Sono stata a Christiania nel 1989. Giravo in inter-rail col mio zainetto in spalla e il sacco a pelo, e sempre finiva che mi intruppavo con busker vari in ogni dove e passavo le giornate per strada a chiacchierare con loro, a coccolare cani (c'erano sempre cani), a farmi cuocere dal sole per ore e a raccogliere soldi per loro quando si esibivano con i loro strumenti.
E anche quella volta avevo conosciuto in questo modo una giovanissima (eravamo entrambe poco più che maggiorenni) violinista giapponese che conviveva con un ragazzo danese residente appunto nella cittadina anarchica.

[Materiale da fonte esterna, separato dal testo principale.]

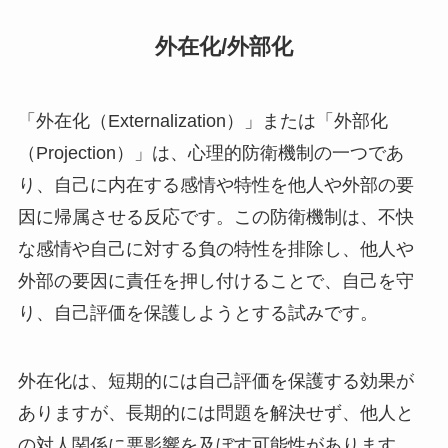
外在化/外部化
「外在化（Externalization）」または「外部化
（Projection）」は、心理的防衛機制の一つであ
り、自己に内在する感情や特性を他人や外部の要
因に帰属させる反応です。この防衛機制は、不快
な感情や自己に対する負の特性を排除し、他人や
外部の要因に責任を押し付けることで、自己を守
り、自己評価を保護しようとする試みです。
外在化は、短期的には自己評価を保護する効果が
ありますが、長期的には問題を解決せず、他人と
の対人関係に悪影響を及ぼす可能性があります。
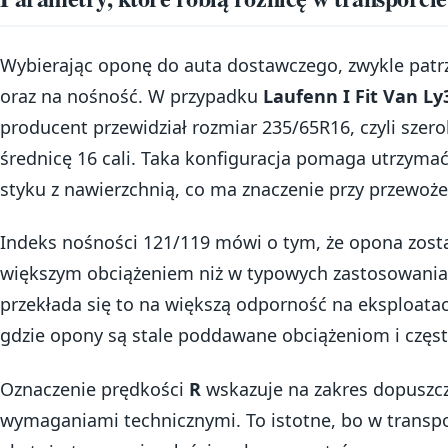
Wybierając oponę do auta dostawczego, zwykle patrz
oraz na nośność. W przypadku
Laufenn I Fit Van Ly
producent przewidział rozmiar 235/65R16, czyli szero
średnicę 16 cali. Taka konfiguracja pomaga utrzym
styku z nawierzchnią, co ma znaczenie przy przewoż
Indeks nośności 121/119 mówi o tym, że opona zost
większym obciążeniem niż w typowych zastosowani
przekłada się to na większą odporność na eksploata
gdzie opony są stale poddawane obciążeniom i czę
Oznaczenie prędkości
R
wskazuje na zakres dopuszcz
wymaganiami technicznymi. To istotne, bo w transporc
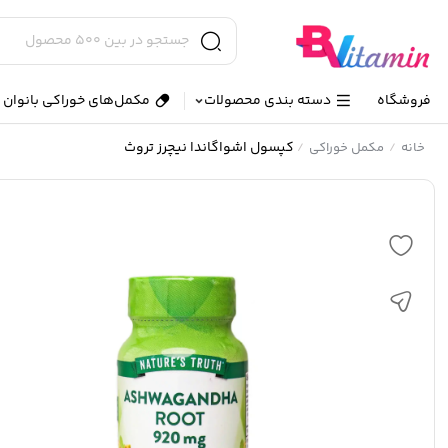
فروشگاه
دسته بندی محصولات
مکمل‌های خوراکی بانوان و
کپسول اشواگاندا نیچرز تروث
خانه
مکمل خوراکی
/
/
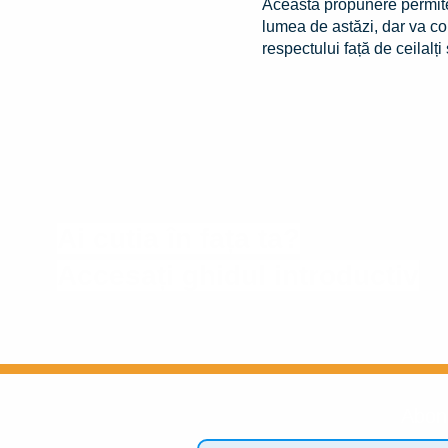
Această propunere permite
lumea de astăzi, dar va cont
respectului față de ceilalți
Ai cutia în fața ta?
Accesați ghidul introductiv
Abon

Finito di suonare, a metà pomeriggio, avevamo camminato insieme dal centro città a Christiania, lei con la sua bicicletta portata a mano, e io che invidiavo quella sua scelta così coraggiosa di stare - seguendo un rapporto d'amore - lontano dalla famiglia, in un altro paese, in una comunità hippy/punk/anarchica all'epoca ben meno legalizzata di oggi, a vivere con ciò che riusciva a tirare su dal lavoro di musicista per strada.
Si sta bene quando ci si riconosce tra simili e immediatamente scatta quella fiducia per cui per esempio - sebbene non si potessero scattare fotografie - mi permisero di farne (e qui non le vedrete proprio in virtù di quel tacito accordo con loro di tenerle per me).
Per chi ha tempo/piacere per la visione di un documentario segnalo Christiania, you have my heart, realizzato da Nils Vest nel 1991, che racconta la vita nei primi 20 anni della città.Sì, si può decisamente vivere in altri modi, ovvero nonostante lo stato, le sue leggi, le sue perversioni.